Wednesday, February 13, 2013

2013: Do or Die for Soccer in America


It’s undeniable that soccer in America has made great progress over the last few years. It’s recently moved up to the second most popular sport among 12-24 year olds, outpacing basketball, baseball, and college football. Its top teams boast attendances better than any NBA team. The Seattle Sounders, for example, would rank 6th in the Premier League in average attendance, above Chelsea and just below Liverpool. People are beginning to perk up and watch SportsCenter when there’s a soccer highlight on the screen. A shirt supporting your local MLS club is netting you more and more random high fives from strangers. The sport is growing, and this year may be one of its most important years for soccer in since the arrival of Pele to the New York Cosmos.

It’s an empty summer and we’re on TV

This year there’s no mass competition to distract Americans when they turn on their televisions. There’s no Summer Olympics or election to cover. It’s a wide open schedule, but that doesn’t mean Americans will stop watching TV, they just need something new to watch. The deal to show the MLS on NBC, which started last year, was a big step in allowing mainstream American audiences the opportunity to watch domestic soccer without having to search around the specialty channels. And with the NBC pickup of the Premier League starting this fall can really give American audiences an opportunity to see experience mainstream soccer broadcasting in a way they have never been able to experience before. Good TV ratings will encourage the trend of soccer on American TV, which is a huge step for furthering the sport without having to make the trek out to your local stadium a couple of times a month.

To continue growth of the league post-Beckham

David Beckham is about the closest thing we had in America to a soccer superstar, who was known as a celebrity first and soccer player second. He was the only link between the MLS and many Americans. Galaxy away games would sell out because people wanted to see the one player in the league they know.  Now that Beckham has left, the MLS has to survive on its own soccer merits. Our supporters culture is growing, soccer-specific stadiums are being built, and even our main TV providers are showing games, all in order to generate interest in the league. Being the year before a World Cup, the league and those involved with it will be doing everything they can to combat the trend of declining attendance in the years before World Cups (like we saw in 2005 and in 2009). If we can keep the positive momentum of league growth going through this year which history says should be a poor year for the MLS, even after losing a star like Beckham, it’s a very good sign for the opportunity provided by next year.

To set up next year

If there’s anything America loves, it’s rooting for ourselves. If there’s another thing we love, it’s cheering for an underdog. Fortunately, World Cups afford us the rare chance to do both. First of all, we still have to qualify for Rio 2014, but if we do qualify (knock on wood right now as you’re reading this, just as I’m knocking while writing) then we really could be on the brink of a new, brighter day for soccer in America. The MLS saw attendance numbers rise in the years of the last three World Cups. Even the years after the last two, 2007 and 2011, brought two of the three largest percentages of growth in the history of the league.

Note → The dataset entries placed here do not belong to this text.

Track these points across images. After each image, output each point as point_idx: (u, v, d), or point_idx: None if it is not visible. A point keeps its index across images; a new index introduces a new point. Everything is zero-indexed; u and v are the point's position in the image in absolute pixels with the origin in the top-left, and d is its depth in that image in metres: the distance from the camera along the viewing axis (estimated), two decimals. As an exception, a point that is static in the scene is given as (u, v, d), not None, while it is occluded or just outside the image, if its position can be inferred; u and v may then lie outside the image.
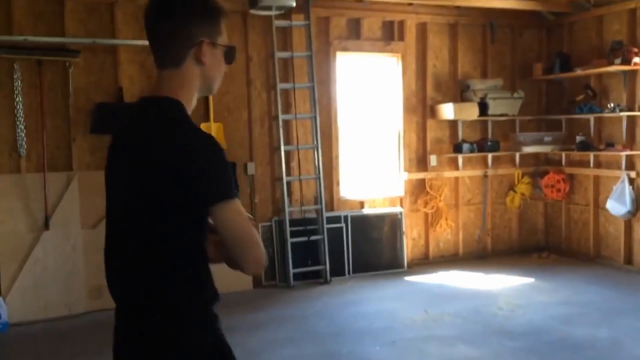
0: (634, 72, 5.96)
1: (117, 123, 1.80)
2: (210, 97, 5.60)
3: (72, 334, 4.62)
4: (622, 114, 5.99)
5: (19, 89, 5.03)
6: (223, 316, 1.66)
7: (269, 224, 5.94)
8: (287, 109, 6.00)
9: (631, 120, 6.06)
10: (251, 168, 5.90)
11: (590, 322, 4.58)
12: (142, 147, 1.55)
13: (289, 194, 5.99)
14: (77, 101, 5.25)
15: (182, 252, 1.56)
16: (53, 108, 5.19)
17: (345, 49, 6.24)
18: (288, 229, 5.79)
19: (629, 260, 6.17)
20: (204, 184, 1.48)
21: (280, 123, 5.85)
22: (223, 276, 5.75)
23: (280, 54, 5.88)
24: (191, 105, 1.63)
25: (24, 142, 5.06)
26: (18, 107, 5.04)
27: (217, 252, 1.60)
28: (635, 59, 5.78)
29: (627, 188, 5.94)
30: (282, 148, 5.86)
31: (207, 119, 5.64)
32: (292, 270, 5.77)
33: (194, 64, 1.60)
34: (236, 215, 1.50)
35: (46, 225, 5.00)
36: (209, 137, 1.55)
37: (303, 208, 6.01)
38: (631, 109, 5.99)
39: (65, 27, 5.17)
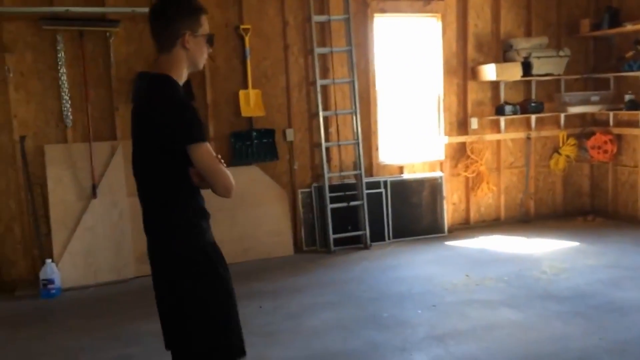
0: (690, 25, 5.65)
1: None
2: (248, 64, 5.63)
3: (121, 298, 4.80)
4: (675, 70, 5.71)
5: (62, 60, 5.14)
6: (265, 281, 2.28)
7: (308, 190, 5.97)
8: (324, 74, 5.95)
9: (685, 76, 5.77)
10: (290, 134, 5.91)
11: (639, 286, 4.47)
12: (139, 108, 2.22)
13: (328, 160, 5.98)
14: (118, 71, 5.33)
15: (171, 180, 2.14)
16: (96, 78, 5.28)
17: (383, 11, 6.10)
18: (328, 195, 5.81)
19: (680, 223, 5.97)
20: (179, 133, 2.07)
21: (318, 88, 5.81)
22: (265, 243, 5.85)
23: (317, 18, 5.80)
24: (182, 78, 2.22)
25: (69, 113, 5.20)
26: (62, 78, 5.16)
27: (200, 180, 2.12)
28: (692, 12, 5.46)
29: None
30: (321, 114, 5.83)
31: (245, 86, 5.66)
32: (332, 236, 5.80)
33: (181, 50, 2.18)
34: (204, 154, 2.07)
35: (94, 194, 5.16)
36: (178, 102, 2.11)
37: (342, 174, 6.01)
38: (685, 65, 5.70)
39: (104, -3, 5.23)
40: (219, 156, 2.15)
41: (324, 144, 5.85)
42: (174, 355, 2.25)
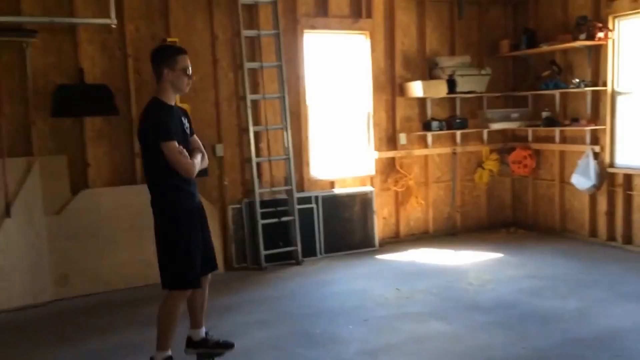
0: (598, 47, 6.03)
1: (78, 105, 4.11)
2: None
3: (35, 324, 4.49)
4: (586, 89, 6.08)
5: (-27, 71, 4.82)
6: None
7: (239, 206, 5.88)
8: (255, 89, 5.91)
9: (595, 95, 6.15)
10: (220, 150, 5.81)
11: (558, 295, 4.68)
12: (140, 121, 3.36)
13: (259, 175, 5.93)
14: (35, 83, 5.06)
15: (157, 167, 3.28)
16: (11, 91, 4.99)
17: (313, 27, 6.14)
18: (259, 211, 5.74)
19: (593, 233, 6.32)
20: (153, 135, 3.22)
21: (248, 103, 5.75)
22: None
23: (247, 32, 5.76)
24: (171, 100, 3.37)
25: (-20, 127, 4.87)
26: (-27, 90, 4.83)
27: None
28: (599, 34, 5.85)
29: (592, 162, 6.06)
30: (251, 129, 5.77)
31: (172, 100, 5.51)
32: (263, 252, 5.73)
33: (165, 80, 3.32)
34: (168, 148, 3.19)
35: (7, 213, 4.84)
36: (154, 115, 3.27)
37: (273, 189, 5.96)
38: (595, 84, 6.09)
39: (21, 5, 4.96)
40: (182, 150, 3.23)
41: (254, 160, 5.79)
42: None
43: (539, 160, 6.88)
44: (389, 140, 6.62)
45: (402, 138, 6.64)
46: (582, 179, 6.13)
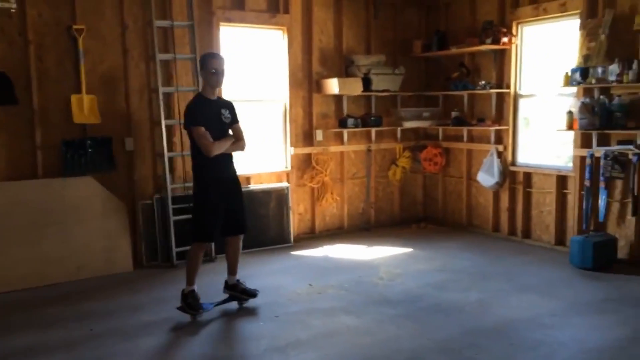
0: (503, 51, 6.35)
1: None
2: (82, 68, 5.25)
3: None
4: (491, 91, 6.39)
5: None
6: (100, 301, 4.44)
7: (149, 201, 5.70)
8: (168, 81, 5.75)
9: (500, 97, 6.48)
10: (129, 143, 5.60)
11: (462, 287, 4.90)
12: None
13: (172, 171, 5.77)
14: None
15: (192, 146, 4.27)
16: None
17: (229, 20, 6.05)
18: (171, 207, 5.59)
19: (496, 228, 6.67)
20: (185, 121, 4.26)
21: (161, 96, 5.59)
22: (101, 259, 5.45)
23: (159, 23, 5.58)
24: (209, 94, 4.32)
25: None
26: None
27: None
28: (504, 39, 6.16)
29: (496, 161, 6.38)
30: (163, 122, 5.61)
31: (78, 91, 5.27)
32: (175, 249, 5.59)
33: (202, 79, 4.36)
34: (194, 133, 4.14)
35: None
36: (189, 106, 4.27)
37: (187, 184, 5.81)
38: (500, 87, 6.41)
39: None
40: (204, 134, 4.12)
41: (166, 154, 5.63)
42: None
43: (448, 158, 7.17)
44: (306, 136, 6.65)
45: (319, 134, 6.69)
46: (487, 177, 6.45)
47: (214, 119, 4.24)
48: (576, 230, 5.74)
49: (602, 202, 5.46)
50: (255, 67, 6.43)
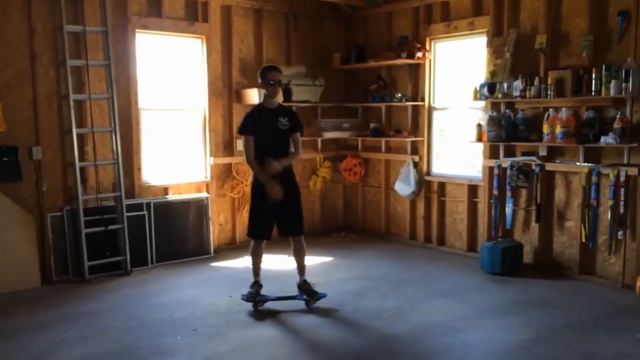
0: (418, 65, 6.60)
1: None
2: (-16, 72, 4.95)
3: None
4: (407, 103, 6.62)
5: None
6: (3, 319, 2.34)
7: (60, 214, 5.44)
8: (80, 88, 5.53)
9: (415, 109, 6.72)
10: (37, 152, 5.33)
11: (380, 294, 5.01)
12: None
13: (83, 181, 5.54)
14: None
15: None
16: None
17: (145, 27, 5.90)
18: (82, 219, 5.36)
19: (413, 235, 6.89)
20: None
21: (72, 103, 5.37)
22: (5, 275, 5.16)
23: (70, 27, 5.37)
24: (268, 103, 4.64)
25: None
26: None
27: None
28: (418, 54, 6.40)
29: (412, 171, 6.61)
30: (74, 131, 5.39)
31: (-21, 97, 4.95)
32: (87, 263, 5.36)
33: (262, 90, 4.79)
34: (244, 140, 4.63)
35: None
36: (245, 114, 4.77)
37: (100, 195, 5.60)
38: (415, 99, 6.65)
39: None
40: (248, 142, 4.55)
41: (78, 164, 5.40)
42: None
43: (367, 168, 7.34)
44: (226, 145, 6.59)
45: (239, 144, 6.63)
46: (404, 186, 6.66)
47: (268, 127, 4.54)
48: (486, 237, 6.03)
49: (508, 209, 5.78)
50: (173, 76, 6.31)
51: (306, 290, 4.74)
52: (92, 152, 5.57)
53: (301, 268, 4.80)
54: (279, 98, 4.80)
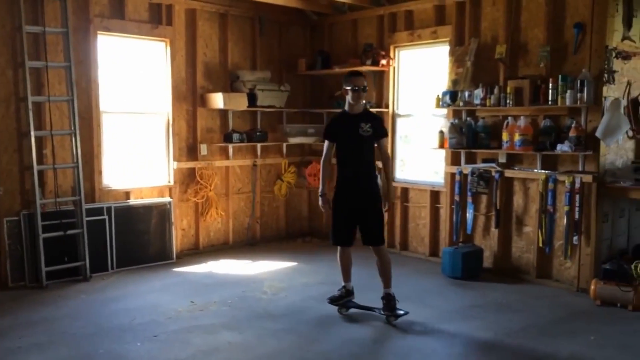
0: (382, 72, 6.69)
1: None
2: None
3: None
4: (372, 110, 6.65)
5: None
6: None
7: (16, 218, 5.30)
8: (39, 90, 5.41)
9: (380, 116, 6.75)
10: (-7, 155, 5.19)
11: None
12: None
13: (41, 185, 5.42)
14: None
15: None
16: None
17: (107, 29, 5.82)
18: (40, 224, 5.23)
19: (377, 241, 6.94)
20: None
21: (30, 105, 5.24)
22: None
23: (29, 28, 5.25)
24: (351, 109, 4.55)
25: None
26: None
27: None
28: (383, 61, 6.49)
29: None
30: (33, 133, 5.26)
31: None
32: (44, 269, 5.23)
33: (345, 95, 4.57)
34: (325, 145, 4.73)
35: None
36: (329, 120, 5.08)
37: (58, 200, 5.48)
38: (380, 106, 6.72)
39: None
40: (326, 149, 4.67)
41: (36, 167, 5.27)
42: None
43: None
44: (190, 150, 6.53)
45: (203, 149, 6.60)
46: (368, 192, 6.70)
47: (350, 133, 4.48)
48: (447, 242, 6.13)
49: (469, 215, 5.90)
50: (137, 79, 6.23)
51: (385, 304, 4.52)
52: (51, 156, 5.45)
53: (383, 279, 4.61)
54: (360, 104, 4.54)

If all goes well (please, all of you, pray to something that we qualify) the league could grow in a way we’ve never before imagined in these next couple of years. Or it could completely fall apart and soccer never recovers in America and all of its fans go to see what lacrosse is all about (and immediately discover that it’s odd and not entertaining and give up on it almost before we’ve begun). But it all depends on this year.